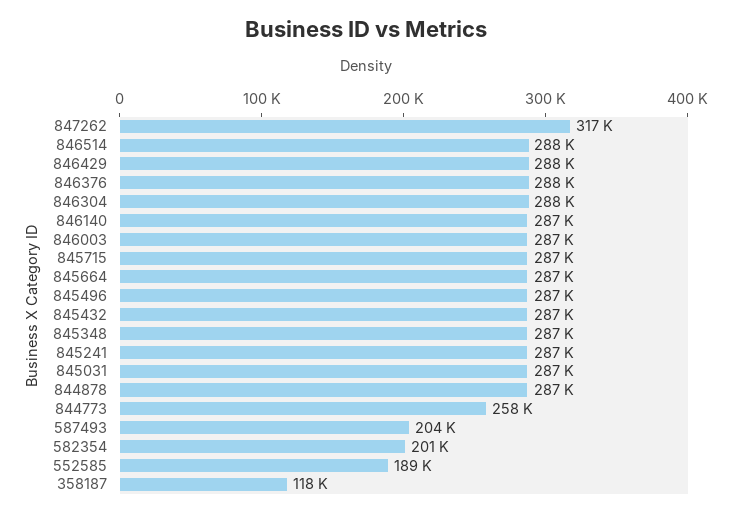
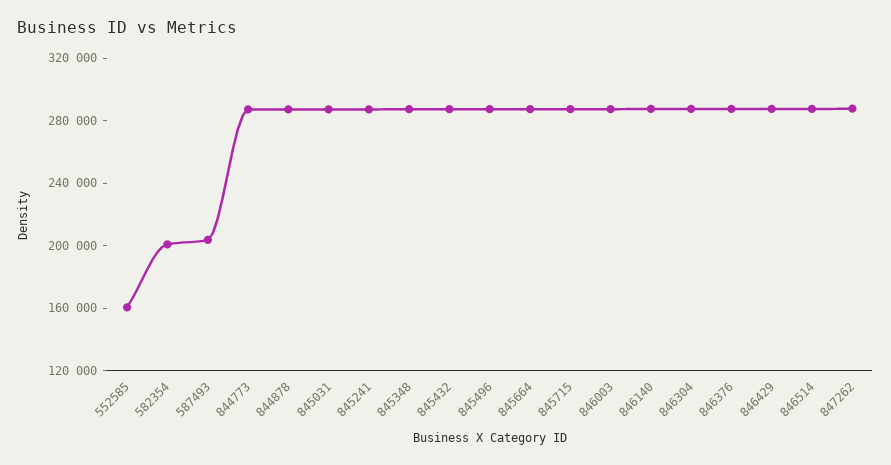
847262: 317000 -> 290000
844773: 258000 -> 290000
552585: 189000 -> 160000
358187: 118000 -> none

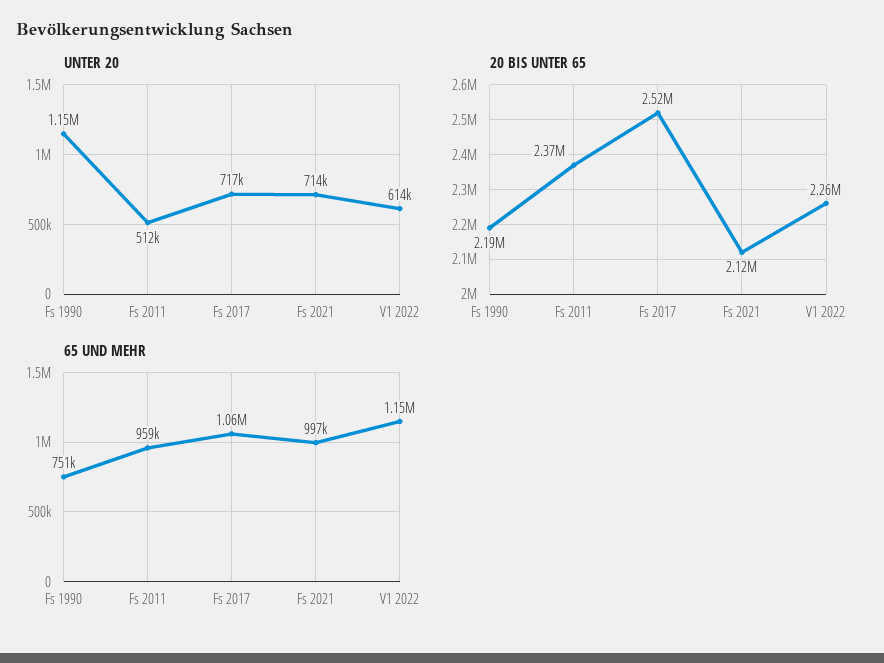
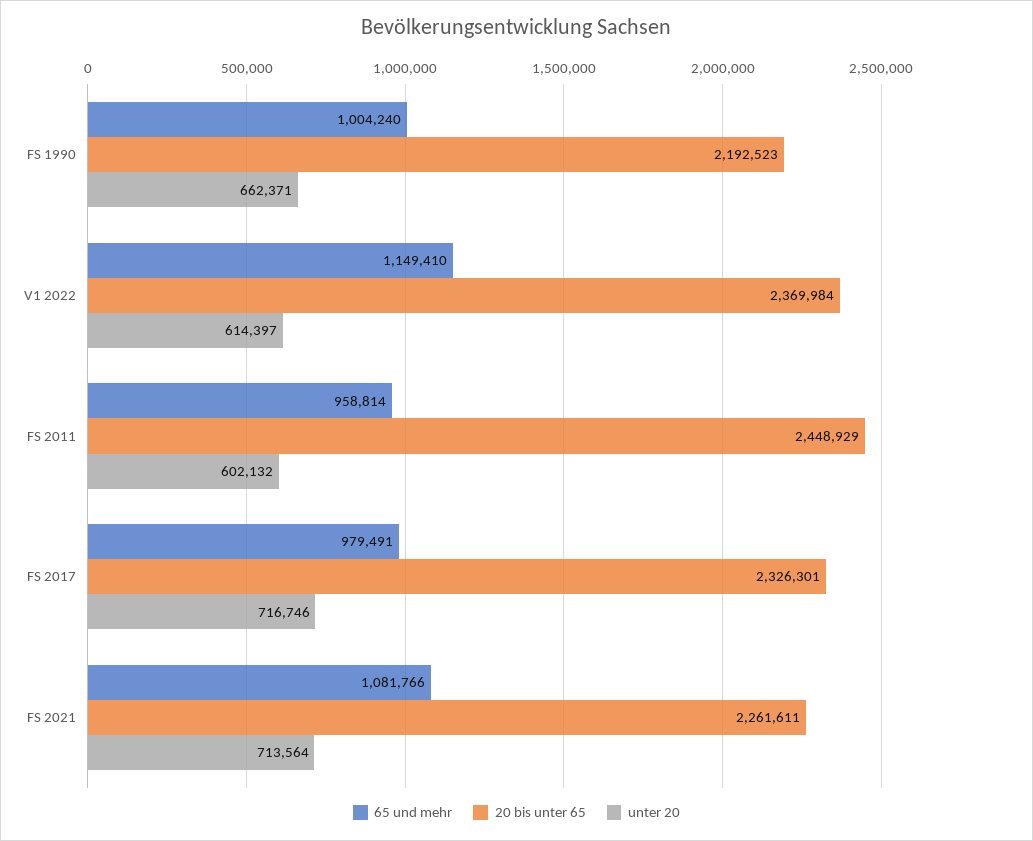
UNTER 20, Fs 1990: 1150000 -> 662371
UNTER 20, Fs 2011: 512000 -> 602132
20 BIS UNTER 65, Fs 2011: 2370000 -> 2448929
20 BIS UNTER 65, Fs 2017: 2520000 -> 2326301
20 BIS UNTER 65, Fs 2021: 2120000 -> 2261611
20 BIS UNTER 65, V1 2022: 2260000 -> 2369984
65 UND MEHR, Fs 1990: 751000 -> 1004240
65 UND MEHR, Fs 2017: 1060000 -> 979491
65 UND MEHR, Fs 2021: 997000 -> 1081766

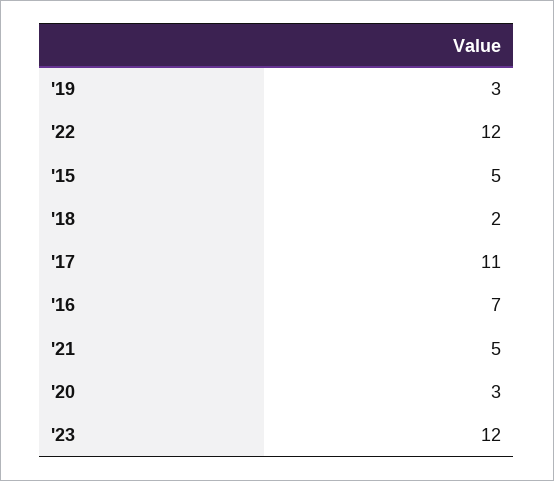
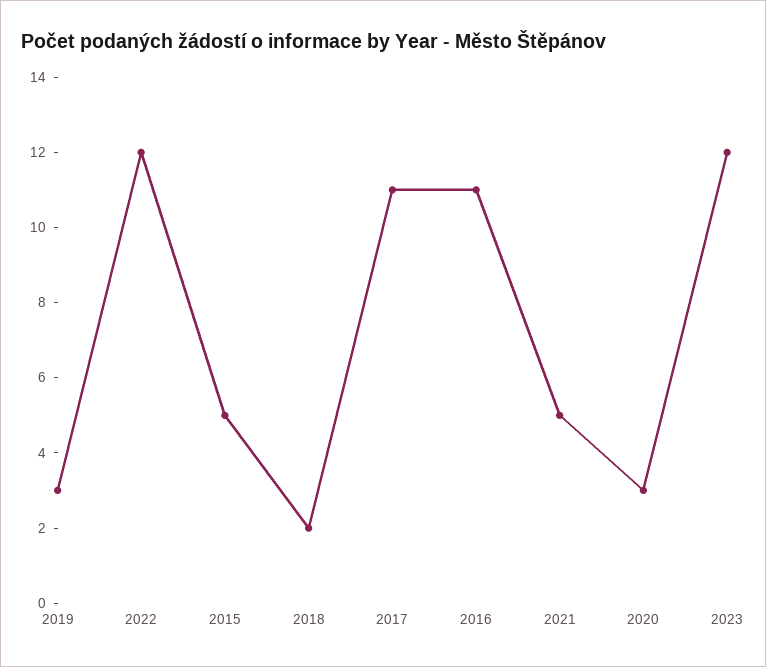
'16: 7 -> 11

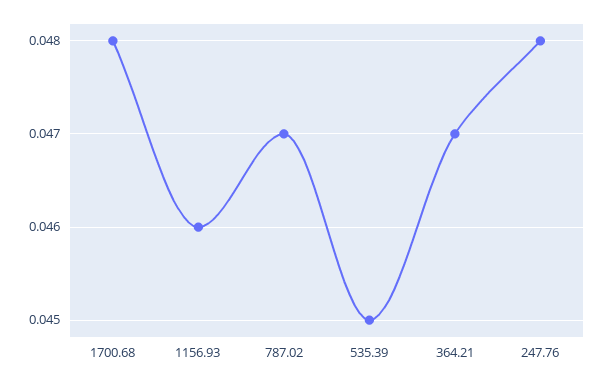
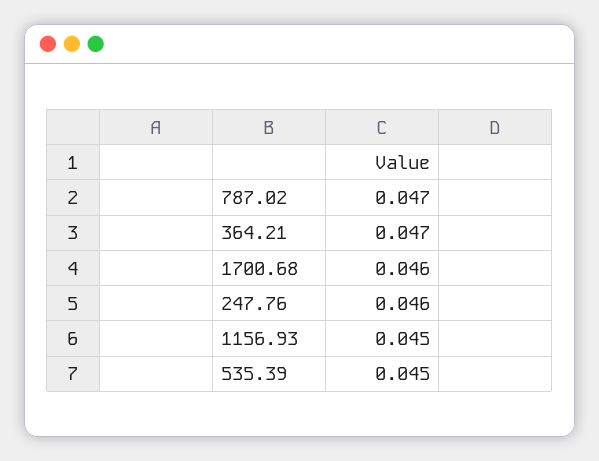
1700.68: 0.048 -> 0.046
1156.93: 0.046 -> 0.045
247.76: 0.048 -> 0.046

☆ ☆ ☆ ☆ ☆ ☆ ☆

> PROBLEM DESCRIPTION:
Of the lines in the data, report each one containing the string "MEHR".

> YOUR RESPONSE:
65 UND MEHR, Fs 1990: 751000 -> 1004240
65 UND MEHR, Fs 2017: 1060000 -> 979491
65 UND MEHR, Fs 2021: 997000 -> 1081766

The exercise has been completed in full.